Did Big Labor Sabotage the 2020 U.S. Census?

Thanks to freedom-loving citizens’ recent successes, the growth in Right to Work states’ political influence has greatly accelerated since 2012. How far would Big Labor bosses go to stall the trend?

A Million+ Nonexistent People to Have U.S. House Representation

Over the years, the ceaseless out-migration of employees and businesses from states where Big Labor can still get people terminated for refusal to bankroll a union they don’t want has helped substantially reduce the clout such states wield in federal politics.

The power of forced-dues bastions like California and New York over Washington, D.C., has suffered even more with the enactment, since 2012, of five new state laws protecting the Right to Work, brought about by grassroots activists with the National Right to Work Committee’s financial and strategic support.

As recently as 1980, Right to Work states (then 20 in number) collectively carried just 173 of the 270 electoral votes needed by a presidential hopeful to win the White House, and contained just 133 of the 218 congressional seats needed to capture a U.S. House majority.

The 27 Right to Work States Now Constitute an Electoral College Majority

By 2020, a U.S. presidential candidate could win a 270-268 electoral vote majority just by carrying all of the by-then 27 Right to Work states, and 49.7% of all U.S. House seats were located in Right to Work states.

Virtually all pundits expected forced-unionism states’ political clout to take another substantial hit once the post-2020 U.S. Census congressional redistricting mandated under our Constitution went into effect.

But when the counts for state populations in the latest decennial Census were announced early last year, they showed a much smaller shift of population to Right to Work states than had occurred in the past, or than had been anticipated.

Consequently, there is a net shift of just two U.S. House seats from forced-unionism states to Right to Work states in the new congressional maps that are being used for the first time this year. 

In the 2024 presidential election, unless an additional state Right to Work law is adopted between now and then, Right to Work states will collectively carry 272 electoral votes, just two more than they did in 2020.

Does the Census count show that forced-unionism New York and California are less unattractive to employees and business owners than previously thought, as some Empire and Golden State boosters tried to suggest last year?

Far from it.

This May 19, the Bureau of the Census (BOC) published the results of its post-enumeration analysis, as it does after every decennial enumeration of the U.S. population.

COVID-19 Is No Excuse For Counting People Who Aren’t There

The BOC now openly acknowledges that the 2020 Census was unprecedentedly inaccurate.

 BOC rank-and-file employees are subject to the monopoly-bargaining control of the rabidly political and partisan American Federation of Government Employees (AFGE) union. 

And they reportedly counted more than a million nonexistent people in forced-unionism Hawaii, Delaware, Rhode Island, Minnesota, New York, Massachusetts and Ohio.

As a consequence of these over-counts, Rhode Island, Minnesota, and possibly New York held on to one House seat apiece that they should have lost.
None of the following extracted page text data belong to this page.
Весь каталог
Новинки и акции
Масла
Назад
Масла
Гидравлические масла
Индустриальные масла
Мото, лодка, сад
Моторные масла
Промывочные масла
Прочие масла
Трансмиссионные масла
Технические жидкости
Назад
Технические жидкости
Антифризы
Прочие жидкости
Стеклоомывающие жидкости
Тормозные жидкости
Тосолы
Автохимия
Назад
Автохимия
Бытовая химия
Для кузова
At the same time, BOC under-counts of the populations of Right to Work Florida and Texas probably cost these states one House seat apiece.

Among the eight substantially over-counted states, only one, Utah, has a Right to Work law, and in this case the miscount did not make any difference with regard to redistricting.
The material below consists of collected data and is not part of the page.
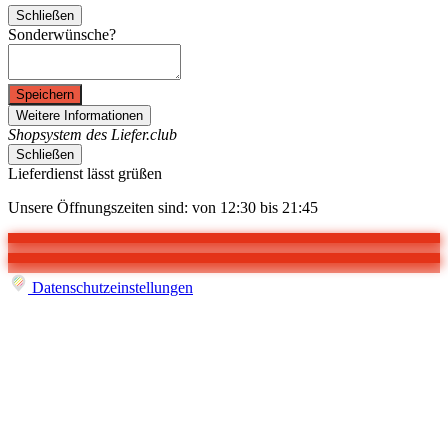
Schließen
Sonderwünsche?
Speichern
Weitere Informationen
Shopsystem des Liefer.club
Schließen
Lieferdienst lässt grüßen
Unsere Öffnungszeiten sind: von 12:30 bis 21:45
Datenschutzeinstellungen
National Right to Work Committee Vice President Matthew Leen commented:

“BOC spokesmen are now trying to scapegoat the COVID-19 pandemic for false numbers used to distribute U.S. House seats and presidential electoral votes in ways that benefit Big Labor.

“This is hard to credit. COVID-19 doesn’t make you count people who aren’t there. Unfortunately, under binding Supreme Court precedents, Americans will be stuck with House and electoral vote allocations based on false numbers until the next Census is completed.”